La Race 2026 cuenta otra cosa muy distinta. Esa clasificación solo suma los puntos del año en curso y reparte las ocho plazas de las Finals de Barcelona de diciembre. Ahí la distancia se mide en cientos de puntos y no en miles. En esa tabla sí hay pelea.

Tras el P2 de Valladolid, a finales de junio, la ventaja de los líderes era de apenas 650 puntos, un margen que cualquier final puede borrar.

Dónde está la grieta de los número uno

Los duelos cruzados explican por qué esta pareja, y no otra, es capaz de incomodarles. Antes de unir sus caminos, Galán ganaba uno de cada dos enfrentamientos, mientras que Chingotto apenas rascaba un 12,5% junto a Paquito Navarro. Juntos hallaron una fórmula que no existía.

El madrileño aporta el aplomo y la mano en la red; el argentino, cada vez más fino en los golpes por arriba, ha tapado el agujero que antes le condenaba.

El desgaste físico es la otra variable que asoma en cada capítulo. En Málaga, Lebrón y Augsburger llegaron fundidos tras una semifinal maratoniana ante Galán y Chingotto, y esa fatiga explica buena parte del doble 6-2. El calendario también dicta sentencias.

Pretoria lo confirmó por la vía dura: cuando el rival aparece entero y con el marcador temprano de su lado, el dominio de los líderes deja de parecer una ley física.

Madrid y París, en quince días

El circuito vuelve del parón por la puerta grande y en casa.

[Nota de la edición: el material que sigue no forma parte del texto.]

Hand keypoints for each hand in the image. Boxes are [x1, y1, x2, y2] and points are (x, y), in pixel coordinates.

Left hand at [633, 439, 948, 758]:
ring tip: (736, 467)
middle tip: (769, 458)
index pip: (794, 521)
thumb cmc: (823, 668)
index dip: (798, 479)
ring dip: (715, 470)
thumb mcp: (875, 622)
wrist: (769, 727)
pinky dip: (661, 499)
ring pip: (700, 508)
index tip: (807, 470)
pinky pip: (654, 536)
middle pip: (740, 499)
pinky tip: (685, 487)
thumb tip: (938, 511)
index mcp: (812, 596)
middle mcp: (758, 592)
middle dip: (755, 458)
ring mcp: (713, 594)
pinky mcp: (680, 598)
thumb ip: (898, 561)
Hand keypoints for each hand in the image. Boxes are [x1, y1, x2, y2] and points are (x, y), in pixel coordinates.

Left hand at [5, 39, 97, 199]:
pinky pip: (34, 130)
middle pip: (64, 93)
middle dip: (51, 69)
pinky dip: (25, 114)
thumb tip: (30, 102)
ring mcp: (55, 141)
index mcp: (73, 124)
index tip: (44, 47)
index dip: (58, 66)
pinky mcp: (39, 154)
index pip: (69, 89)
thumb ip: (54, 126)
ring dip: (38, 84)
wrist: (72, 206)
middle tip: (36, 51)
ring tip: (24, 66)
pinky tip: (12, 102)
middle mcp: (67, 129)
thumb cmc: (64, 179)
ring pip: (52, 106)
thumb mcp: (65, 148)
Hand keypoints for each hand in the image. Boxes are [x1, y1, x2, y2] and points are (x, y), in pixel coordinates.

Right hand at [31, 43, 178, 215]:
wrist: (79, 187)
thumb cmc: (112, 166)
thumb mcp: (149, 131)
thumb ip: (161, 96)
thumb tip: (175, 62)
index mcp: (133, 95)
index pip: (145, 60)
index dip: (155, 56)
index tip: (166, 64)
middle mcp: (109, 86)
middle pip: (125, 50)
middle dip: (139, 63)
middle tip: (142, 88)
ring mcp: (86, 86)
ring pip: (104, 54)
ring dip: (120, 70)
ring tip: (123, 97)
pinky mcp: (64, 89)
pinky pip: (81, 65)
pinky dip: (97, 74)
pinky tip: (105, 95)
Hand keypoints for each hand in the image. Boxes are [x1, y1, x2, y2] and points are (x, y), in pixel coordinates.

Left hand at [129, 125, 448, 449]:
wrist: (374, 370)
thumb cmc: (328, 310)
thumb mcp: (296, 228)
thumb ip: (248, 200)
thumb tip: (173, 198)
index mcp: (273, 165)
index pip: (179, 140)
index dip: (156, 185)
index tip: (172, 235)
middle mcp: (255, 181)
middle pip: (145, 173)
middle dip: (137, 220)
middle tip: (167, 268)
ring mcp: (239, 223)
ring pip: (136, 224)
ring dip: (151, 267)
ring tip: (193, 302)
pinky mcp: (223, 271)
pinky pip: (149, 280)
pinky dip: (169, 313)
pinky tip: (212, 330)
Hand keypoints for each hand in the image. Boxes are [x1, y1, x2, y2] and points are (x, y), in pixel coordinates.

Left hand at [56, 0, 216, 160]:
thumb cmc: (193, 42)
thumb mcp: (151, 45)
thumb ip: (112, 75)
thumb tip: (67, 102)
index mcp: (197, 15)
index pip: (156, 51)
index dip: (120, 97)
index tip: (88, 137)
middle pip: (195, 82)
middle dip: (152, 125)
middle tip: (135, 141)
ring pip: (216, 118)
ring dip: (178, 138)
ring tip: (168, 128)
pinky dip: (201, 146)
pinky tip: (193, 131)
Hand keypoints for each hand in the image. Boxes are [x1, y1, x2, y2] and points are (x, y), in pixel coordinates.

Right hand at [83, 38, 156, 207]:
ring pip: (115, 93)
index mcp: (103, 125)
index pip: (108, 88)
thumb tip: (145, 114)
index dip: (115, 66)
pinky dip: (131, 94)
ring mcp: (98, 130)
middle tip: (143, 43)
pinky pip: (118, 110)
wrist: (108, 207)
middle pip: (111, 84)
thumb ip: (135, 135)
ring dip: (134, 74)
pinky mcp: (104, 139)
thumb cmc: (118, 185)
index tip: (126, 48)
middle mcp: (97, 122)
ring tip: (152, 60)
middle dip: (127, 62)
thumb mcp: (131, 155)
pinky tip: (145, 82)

El Madrid P1 se juega del 1 al 6 de septiembre en el Movistar Arena, y una semana después llega el Major de París, del 7 al 13, el primero de los tres Majors que quedan y 2.000 puntos de golpe.

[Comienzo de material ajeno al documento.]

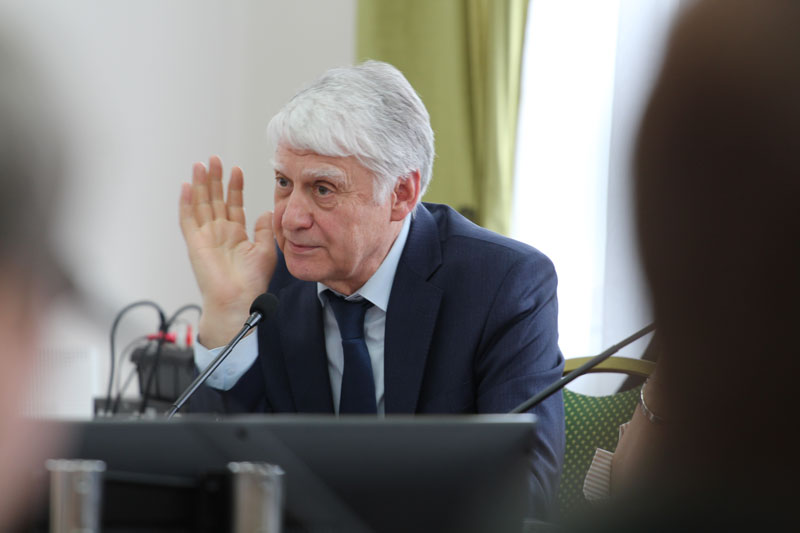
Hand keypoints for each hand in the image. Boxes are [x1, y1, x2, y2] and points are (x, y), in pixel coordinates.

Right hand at [179, 156, 275, 346]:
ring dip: (201, 184)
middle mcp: (219, 233)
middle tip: (214, 158)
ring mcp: (205, 237)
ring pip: (201, 204)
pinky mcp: (195, 243)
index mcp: (235, 234)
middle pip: (215, 199)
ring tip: (201, 165)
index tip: (237, 169)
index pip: (233, 204)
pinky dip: (186, 203)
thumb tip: (267, 211)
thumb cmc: (252, 282)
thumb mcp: (265, 250)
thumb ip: (265, 229)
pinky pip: (188, 220)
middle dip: (215, 179)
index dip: (235, 187)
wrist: (239, 299)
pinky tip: (187, 186)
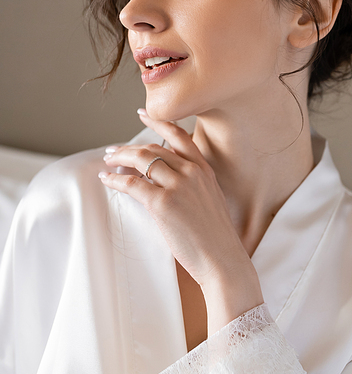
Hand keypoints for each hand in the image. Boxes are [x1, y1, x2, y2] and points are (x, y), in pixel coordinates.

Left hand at [99, 113, 262, 331]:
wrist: (222, 259)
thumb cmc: (215, 237)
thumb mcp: (210, 200)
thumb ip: (193, 184)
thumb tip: (166, 180)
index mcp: (204, 169)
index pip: (179, 135)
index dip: (158, 122)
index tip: (142, 114)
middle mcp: (192, 172)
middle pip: (153, 147)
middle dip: (129, 147)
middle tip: (113, 151)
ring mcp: (178, 186)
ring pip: (141, 160)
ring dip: (119, 159)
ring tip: (107, 163)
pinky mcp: (163, 203)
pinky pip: (132, 183)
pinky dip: (116, 179)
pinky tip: (107, 180)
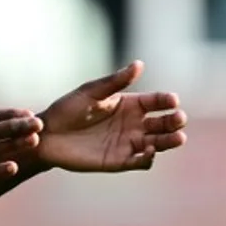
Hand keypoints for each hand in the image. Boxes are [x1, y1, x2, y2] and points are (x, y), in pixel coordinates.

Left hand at [37, 61, 186, 171]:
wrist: (46, 135)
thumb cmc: (67, 109)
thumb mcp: (90, 92)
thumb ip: (115, 81)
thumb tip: (139, 64)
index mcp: (128, 104)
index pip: (155, 102)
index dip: (166, 100)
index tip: (173, 100)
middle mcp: (133, 124)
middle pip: (162, 123)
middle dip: (174, 121)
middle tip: (179, 118)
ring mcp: (128, 143)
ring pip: (157, 143)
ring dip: (169, 141)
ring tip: (179, 137)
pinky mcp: (119, 161)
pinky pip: (140, 161)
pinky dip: (148, 158)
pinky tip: (149, 151)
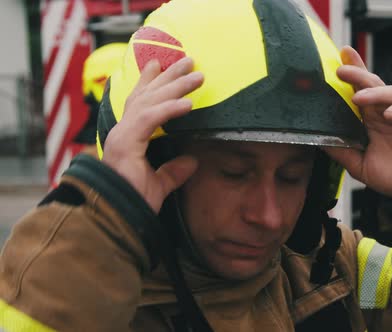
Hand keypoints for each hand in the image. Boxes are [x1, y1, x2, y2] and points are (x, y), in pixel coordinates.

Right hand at [102, 57, 202, 211]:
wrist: (117, 219)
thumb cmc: (132, 203)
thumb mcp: (159, 184)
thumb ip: (174, 171)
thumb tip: (193, 161)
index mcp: (128, 138)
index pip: (139, 103)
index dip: (150, 82)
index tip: (160, 64)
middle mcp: (122, 132)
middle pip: (146, 95)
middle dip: (168, 76)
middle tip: (189, 61)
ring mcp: (121, 136)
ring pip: (149, 101)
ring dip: (174, 86)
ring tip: (197, 75)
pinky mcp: (125, 143)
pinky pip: (149, 118)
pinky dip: (169, 109)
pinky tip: (188, 103)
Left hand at [323, 46, 391, 204]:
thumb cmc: (390, 175)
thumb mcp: (359, 165)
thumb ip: (341, 151)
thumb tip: (316, 139)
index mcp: (370, 118)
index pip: (359, 90)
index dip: (351, 73)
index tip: (337, 59)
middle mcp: (386, 111)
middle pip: (372, 85)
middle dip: (357, 75)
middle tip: (342, 71)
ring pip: (391, 92)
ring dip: (375, 92)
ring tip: (359, 98)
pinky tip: (390, 114)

Son 3.000 puntos moviéndose de sitio en quince días, con las Finals de Barcelona de diciembre al fondo. Ahí se decide si el 8-6 aguanta, y con la racha ya rota nadie puede apoyarse en la inercia.

Para el aficionado español, el atractivo es doble y muy nuestro. Coello, vallisoletano y número uno del mundo, frente a Galán, madrileño y primer perseguidor: dos jugadores de casa en los dos lados de la rivalidad que manda en el pádel masculino. El eje del deporte es español.

Y la pregunta ya no es si alguien los frenará, porque alguien lo hizo. Es si Pretoria fue un accidente en una temporada de dominio o la primera grieta de un reinado discutible.